Page images with their extracted text

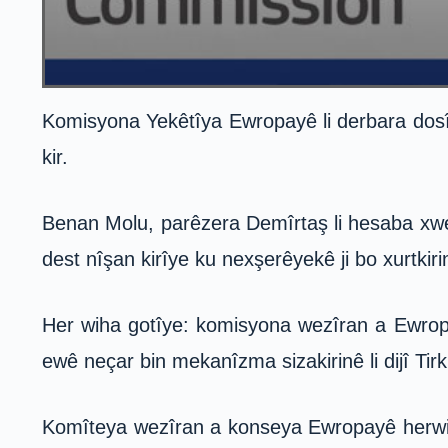
Komisyona Yekêtîya Ewropayê li derbara dosî
kir.
Benan Molu, parêzera Demîrtaş li hesaba xwe 
dest nîşan kirîye ku nexşerêyekê ji bo xurtki
Her wiha gotîye: komisyona wezîran a Ewropa
ewê neçar bin mekanîzma sizakirinê li dijî Tirki
Komîteya wezîran a konseya Ewropayê herwiha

What the task asks:
Can you repeat the extracted text from every item above word for word, leaving out the pictures?

Reply:
Komisyona Yekêtîya Ewropayê li derbara dosî
kir.
Benan Molu, parêzera Demîrtaş li hesaba xwe 
dest nîşan kirîye ku nexşerêyekê ji bo xurtki
Her wiha gotîye: komisyona wezîran a Ewropa
ewê neçar bin mekanîzma sizakirinê li dijî Tirki
Komîteya wezîran a konseya Ewropayê herwiha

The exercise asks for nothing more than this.